- [SOURCE DATA]:
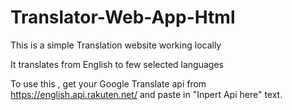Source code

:# Translator-Web-App-Html

This is a simple Translation website working locally 

It translates from English to few selected languages

To use this , get your Google Translate api from https://english.api.rakuten.net/ and paste in "Inpert Api here" text.
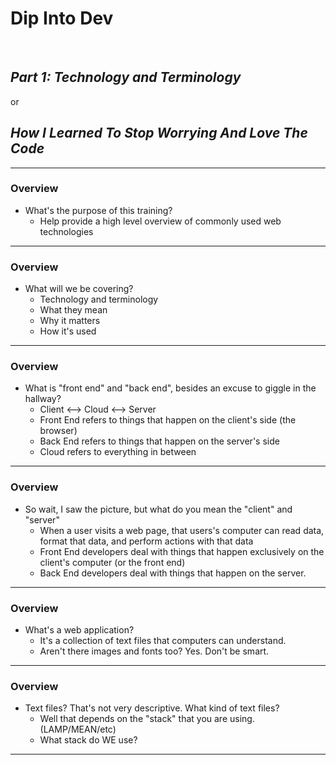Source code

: # __Dip Into Dev__
&nbsp;
## _Part 1: Technology and Terminology_
or
## _How I Learned To Stop Worrying And Love The Code_

---

### Overview
* What's the purpose of this training?
	* Help provide a high level overview of commonly used web technologies

---

### Overview
* What will we be covering?
	* Technology and terminology
	* What they mean
	* Why it matters
	* How it's used

---

### Overview
* What is "front end" and "back end", besides an excuse to giggle in the hallway?
	* Client <--> Cloud <--> Server
	* Front End refers to things that happen on the client's side (the browser)
	* Back End refers to things that happen on the server's side
	* Cloud refers to everything in between

---

### Overview
* So wait, I saw the picture, but what do you mean the "client" and "server"
	* When a user visits a web page, that users's computer can read data, format that data, and perform actions with that data
	* Front End developers deal with things that happen exclusively on the client's computer (or the front end)
	* Back End developers deal with things that happen on the server.

---

### Overview
* What's a web application?
	* It's a collection of text files that computers can understand.
	* Aren't there images and fonts too? Yes.  Don't be smart.

---

### Overview
* Text files?  That's not very descriptive.  What kind of text files?
	* Well that depends on the "stack" that you are using.  (LAMP/MEAN/etc)
	* What stack do WE use?

---
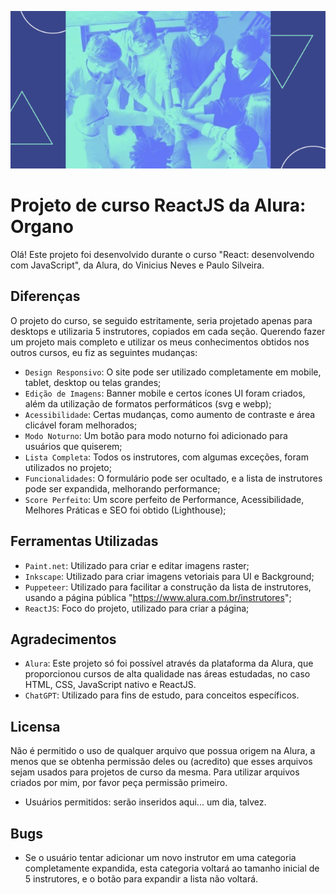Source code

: <p align="center">
  <img src="./docs/static/media/banner.png" alt="Banner do Organo, um time com as mãos juntas.">
</p>

# Projeto de curso ReactJS da Alura: Organo

Olá! Este projeto foi desenvolvido durante o curso "React: desenvolvendo com JavaScript", da Alura, do Vinicius Neves e Paulo Silveira.

## Diferenças

O projeto do curso, se seguido estritamente, seria projetado apenas para desktops e utilizaria 5 instrutores, copiados em cada seção.
Querendo fazer um projeto mais completo e utilizar os meus conhecimentos obtidos nos outros cursos, eu fiz as seguintes mudanças:

- `Design Responsivo`: O site pode ser utilizado completamente em mobile, tablet, desktop ou telas grandes;
- `Edição de Imagens`: Banner mobile e certos ícones UI foram criados, além da utilização de formatos performáticos (svg e webp);
- `Acessibilidade`: Certas mudanças, como aumento de contraste e área clicável foram melhorados;
- `Modo Noturno`: Um botão para modo noturno foi adicionado para usuários que quiserem;
- `Lista Completa`: Todos os instrutores, com algumas exceções, foram utilizados no projeto;
- `Funcionalidades`: O formulário pode ser ocultado, e a lista de instrutores pode ser expandida, melhorando performance;
- `Score Perfeito`: Um score perfeito de Performance, Acessibilidade, Melhores Práticas e SEO foi obtido (Lighthouse);

## Ferramentas Utilizadas

- `Paint.net`: Utilizado para criar e editar imagens raster;
- `Inkscape`: Utilizado para criar imagens vetoriais para UI e Background;
- `Puppeteer`: Utilizado para facilitar a construção da lista de instrutores, usando a página pública "https://www.alura.com.br/instrutores";
- `ReactJS`: Foco do projeto, utilizado para criar a página;

## Agradecimentos

- `Alura`: Este projeto só foi possível através da plataforma da Alura, que proporcionou cursos de alta qualidade nas áreas
estudadas, no caso HTML, CSS, JavaScript nativo e ReactJS.
- `ChatGPT`: Utilizado para fins de estudo, para conceitos específicos.

## Licensa

Não é permitido o uso de qualquer arquivo que possua origem na Alura, a menos que se obtenha permissão deles ou (acredito) que esses
arquivos sejam usados para projetos de curso da mesma. Para utilizar arquivos criados por mim, por favor peça permissão primeiro.

* Usuários permitidos: serão inseridos aqui... um dia, talvez.

## Bugs

- Se o usuário tentar adicionar um novo instrutor em uma categoria completamente expandida, esta categoria voltará ao
tamanho inicial de 5 instrutores, e o botão para expandir a lista não voltará.

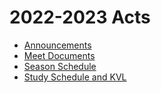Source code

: <!-- docs:hide_top_photo -->

# 2022-2023 Acts

- [Announcements](_2022-2023_acts/announcements.md)
- [Meet Documents](_2022-2023_acts/meet_documents.md)
- [Season Schedule](_2022-2023_acts/season_schedule.md)
- [Study Schedule and KVL](_2022-2023_acts/study_schedule_and_KVL.md)
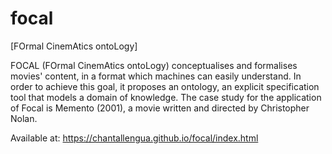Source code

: # focal

[FOrmal CinemAtics ontoLogy]


FOCAL (FOrmal CinemAtics ontoLogy) conceptualises and formalises movies' content, in a format which machines can easily understand. In order to achieve this goal, it proposes an ontology, an explicit specification tool that models a domain of knowledge. The case study for the application of Focal is Memento (2001), a movie written and directed by Christopher Nolan.

Available at: https://chantallengua.github.io/focal/index.html
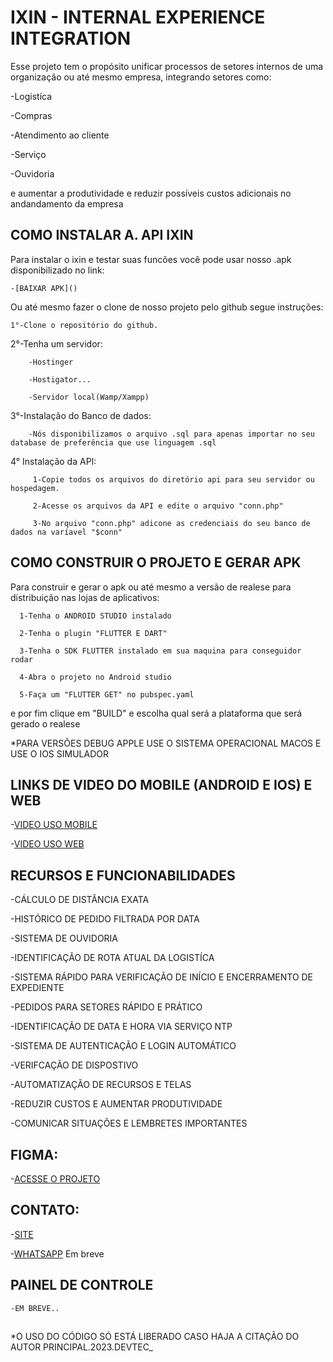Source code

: # IXIN - INTERNAL EXPERIENCE INTEGRATION

Esse projeto tem o propósito unificar processos de setores internos de uma organização ou até mesmo empresa, integrando setores como: 
  
  -Logistíca
  
  -Compras
  
  -Atendimento ao cliente
  
  -Serviço
  
  -Ouvidoria
  
  e aumentar a produtividade e reduzir possíveis custos adicionais no andandamento da empresa

## COMO INSTALAR A. API IXIN

Para instalar o ixin e testar suas funcões você pode usar nosso .apk disponibilizado no link:
  
	-[BAIXAR APK]()
	
Ou até mesmo fazer o clone de nosso projeto pelo github segue instruções:
  
	1°-Clone o repositório do github.
  
	
  2°-Tenha um servidor:
    
		-Hostinger
    
		-Hostigator...
    
		-Servidor local(Wamp/Xampp)
    
		
  3°-Instalação do Banco de dados:
    
		-Nós disponibilizamos o arquivo .sql para apenas importar no seu database de preferência que use linguagem .sql
     
		 
  4° Instalação da API:
     
		 1-Copie todos os arquivos do diretório api para seu servidor ou hospedagem.
     
		 2-Acesse os arquivos da API e edite o arquivo "conn.php"
     
		 3-No arquivo "conn.php" adicone as credenciais do seu banco de dados na varíavel "$conn"
      
## COMO CONSTRUIR O PROJETO E GERAR APK
    
  Para construir e gerar o apk ou até mesmo a versão de realese para distribuição nas lojas de aplicativos:
      
      1-Tenha o ANDROID STUDIO instalado
      
      2-Tenha o plugin "FLUTTER E DART"
      
      3-Tenha o SDK FLUTTER instalado em sua maquina para conseguidor rodar
      
      4-Abra o projeto no Android studio
      
      5-Faça um "FLUTTER GET" no pubspec.yaml
  
  e por fim clique em "BUILD" e escolha qual será a plataforma que será gerado o realese

*PARA VERSÕES DEBUG APPLE USE O SISTEMA OPERACIONAL MACOS E USE O IOS SIMULADOR

 ## LINKS DE VIDEO DO MOBILE (ANDROID E IOS) E WEB


-[VIDEO USO MOBILE](https://youtu.be/w6Un17oN780)

-[VIDEO USO WEB](https://youtu.be/BVze7b3VXkg)
  

## RECURSOS E FUNCIONABILIDADES


-CÁLCULO DE DISTÂNCIA EXATA

-HISTÓRICO DE PEDIDO FILTRADA POR DATA

-SISTEMA DE OUVIDORIA
  
-IDENTIFICAÇÃO DE ROTA ATUAL DA LOGISTÍCA

-SISTEMA RÁPIDO PARA VERIFICAÇÃO DE INÍCIO E ENCERRAMENTO DE EXPEDIENTE

-PEDIDOS PARA SETORES RÁPIDO E PRÁTICO

-IDENTIFICAÇÃO DE DATA E HORA VIA SERVIÇO NTP

-SISTEMA DE AUTENTICAÇÃO E LOGIN AUTOMÁTICO

-VERIFCAÇÃO DE DISPOSTIVO

-AUTOMATIZAÇÃO DE RECURSOS E TELAS

-REDUZIR CUSTOS E AUMENTAR PRODUTIVIDADE

-COMUNICAR SITUAÇÕES E LEMBRETES IMPORTANTES

 
 ## FIGMA:
 	
-[ACESSE O PROJETO](https://www.figma.com/file/SqmFGOSluqmZ1F9H9skRkq/IXIN---PROJETO-UNINOVE-S%C3%89TIMO-SEMESTRE-GRUPO-13?type=design&t=NX9FMQPC3s8ZYyXf-6)
 
 
 ## CONTATO:
-[SITE](https://devtecapps.com.br/)

-[WHATSAPP]() Em breve

 ## PAINEL DE CONTROLE
	-EM BREVE..
 ##
 *O USO DO CÓDIGO SÓ ESTÁ LIBERADO CASO HAJA A CITAÇÃO DO AUTOR PRINCIPAL.2023.DEVTEC_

- [YOUR INSTRUCTIONS]: With the pictures omitted, copy exactly the lines of the listing above starting at the line containing "stack do WE use?" and ending at the line containing "O projeto do", both included.

- [EXERCISE RESULT]:
	* What stack do WE use?

---
Source code

: <p align="center">
  <img src="./docs/static/media/banner.png" alt="Banner do Organo, um time com as mãos juntas.">
</p>

# Projeto de curso ReactJS da Alura: Organo

Olá! Este projeto foi desenvolvido durante o curso "React: desenvolvendo com JavaScript", da Alura, do Vinicius Neves e Paulo Silveira.

## Diferenças

O projeto do curso, se seguido estritamente, seria projetado apenas para desktops e utilizaria 5 instrutores, copiados em cada seção.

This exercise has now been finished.